• What is being asked: For each record that follows, restate the text exactly and drop the pictures.

"""

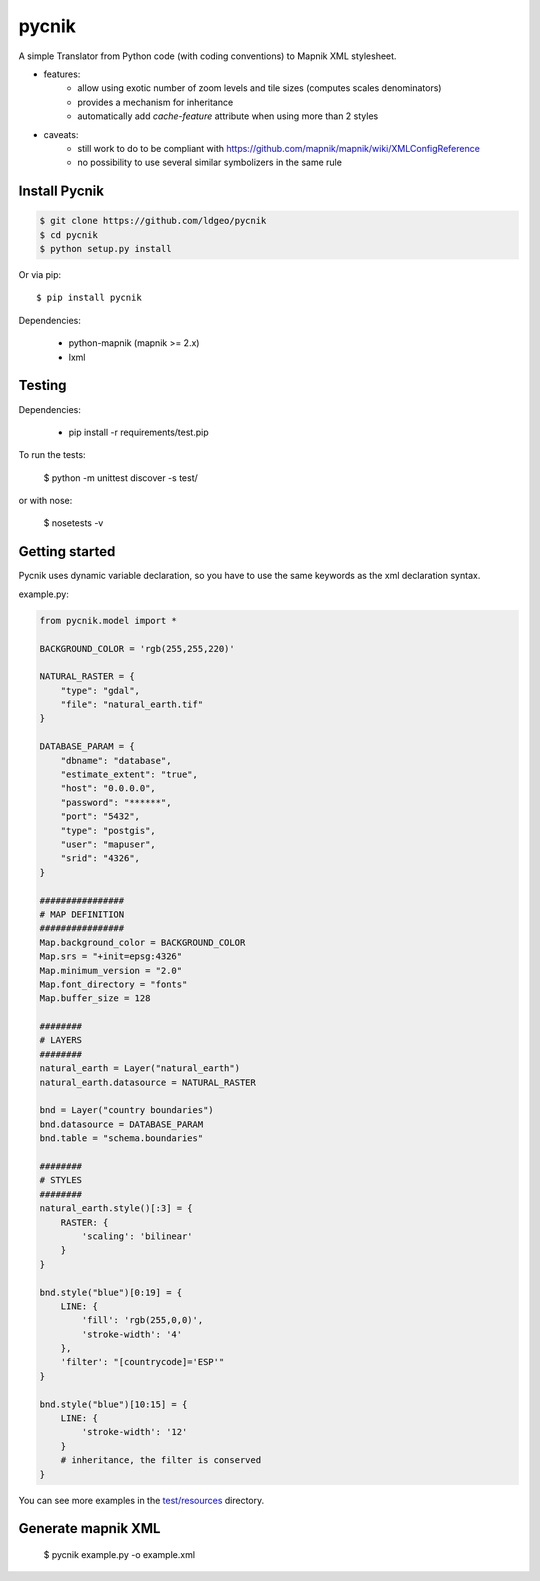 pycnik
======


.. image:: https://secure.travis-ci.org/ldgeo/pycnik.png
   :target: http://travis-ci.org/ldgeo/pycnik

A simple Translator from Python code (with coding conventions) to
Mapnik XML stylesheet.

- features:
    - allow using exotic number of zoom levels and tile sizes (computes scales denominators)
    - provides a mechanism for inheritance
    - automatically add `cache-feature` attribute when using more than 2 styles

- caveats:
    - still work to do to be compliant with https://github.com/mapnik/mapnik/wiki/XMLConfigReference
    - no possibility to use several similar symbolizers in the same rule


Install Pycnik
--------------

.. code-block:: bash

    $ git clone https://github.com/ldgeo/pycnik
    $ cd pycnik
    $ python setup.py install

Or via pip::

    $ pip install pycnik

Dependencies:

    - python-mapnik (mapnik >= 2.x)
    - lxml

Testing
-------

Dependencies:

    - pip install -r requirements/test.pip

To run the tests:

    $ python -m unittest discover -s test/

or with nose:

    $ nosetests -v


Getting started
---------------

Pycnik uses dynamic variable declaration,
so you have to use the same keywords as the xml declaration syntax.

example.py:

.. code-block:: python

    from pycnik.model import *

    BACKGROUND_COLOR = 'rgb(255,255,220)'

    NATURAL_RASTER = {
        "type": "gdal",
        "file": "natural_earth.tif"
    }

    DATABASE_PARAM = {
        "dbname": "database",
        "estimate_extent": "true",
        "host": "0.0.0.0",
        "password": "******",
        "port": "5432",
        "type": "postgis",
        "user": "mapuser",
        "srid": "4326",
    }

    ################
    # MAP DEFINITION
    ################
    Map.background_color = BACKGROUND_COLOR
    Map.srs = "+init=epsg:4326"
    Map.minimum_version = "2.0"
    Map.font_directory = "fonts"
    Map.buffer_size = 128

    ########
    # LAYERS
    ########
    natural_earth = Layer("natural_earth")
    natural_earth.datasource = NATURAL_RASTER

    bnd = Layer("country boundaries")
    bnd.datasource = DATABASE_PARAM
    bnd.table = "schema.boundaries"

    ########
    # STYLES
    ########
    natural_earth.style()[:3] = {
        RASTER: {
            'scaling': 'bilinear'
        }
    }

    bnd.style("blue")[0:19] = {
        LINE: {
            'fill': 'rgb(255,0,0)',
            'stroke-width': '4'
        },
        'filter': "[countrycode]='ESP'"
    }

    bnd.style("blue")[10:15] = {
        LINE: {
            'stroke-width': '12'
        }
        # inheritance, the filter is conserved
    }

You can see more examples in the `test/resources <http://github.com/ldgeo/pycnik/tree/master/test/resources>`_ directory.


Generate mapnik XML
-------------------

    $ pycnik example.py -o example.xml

"""

• Solution:
 pycnik
======


.. image:: https://secure.travis-ci.org/ldgeo/pycnik.png
   :target: http://travis-ci.org/ldgeo/pycnik

A simple Translator from Python code (with coding conventions) to
Mapnik XML stylesheet.

- features:
    - allow using exotic number of zoom levels and tile sizes (computes scales denominators)
    - provides a mechanism for inheritance
    - automatically add `cache-feature` attribute when using more than 2 styles

- caveats:
    - still work to do to be compliant with https://github.com/mapnik/mapnik/wiki/XMLConfigReference
    - no possibility to use several similar symbolizers in the same rule


Install Pycnik
--------------

.. code-block:: bash

    $ git clone https://github.com/ldgeo/pycnik
    $ cd pycnik
    $ python setup.py install

Or via pip::

    $ pip install pycnik

Dependencies:

    - python-mapnik (mapnik >= 2.x)
    - lxml

Testing
-------

Dependencies:

    - pip install -r requirements/test.pip

To run the tests:

    $ python -m unittest discover -s test/

or with nose:

    $ nosetests -v


Getting started
---------------

Pycnik uses dynamic variable declaration,
so you have to use the same keywords as the xml declaration syntax.

example.py:

.. code-block:: python

    from pycnik.model import *

    BACKGROUND_COLOR = 'rgb(255,255,220)'

    NATURAL_RASTER = {
        "type": "gdal",
        "file": "natural_earth.tif"
    }

    DATABASE_PARAM = {
        "dbname": "database",
        "estimate_extent": "true",
        "host": "0.0.0.0",
        "password": "******",
        "port": "5432",
        "type": "postgis",
        "user": "mapuser",
        "srid": "4326",
    }

    ################
    # MAP DEFINITION
    ################
    Map.background_color = BACKGROUND_COLOR
    Map.srs = "+init=epsg:4326"
    Map.minimum_version = "2.0"
    Map.font_directory = "fonts"
    Map.buffer_size = 128

    ########
    # LAYERS
    ########
    natural_earth = Layer("natural_earth")
    natural_earth.datasource = NATURAL_RASTER

    bnd = Layer("country boundaries")
    bnd.datasource = DATABASE_PARAM
    bnd.table = "schema.boundaries"

    ########
    # STYLES
    ########
    natural_earth.style()[:3] = {
        RASTER: {
            'scaling': 'bilinear'
        }
    }

    bnd.style("blue")[0:19] = {
        LINE: {
            'fill': 'rgb(255,0,0)',
            'stroke-width': '4'
        },
        'filter': "[countrycode]='ESP'"
    }

    bnd.style("blue")[10:15] = {
        LINE: {
            'stroke-width': '12'
        }
        # inheritance, the filter is conserved
    }

You can see more examples in the `test/resources <http://github.com/ldgeo/pycnik/tree/master/test/resources>`_ directory.


Generate mapnik XML
-------------------

    $ pycnik example.py -o example.xml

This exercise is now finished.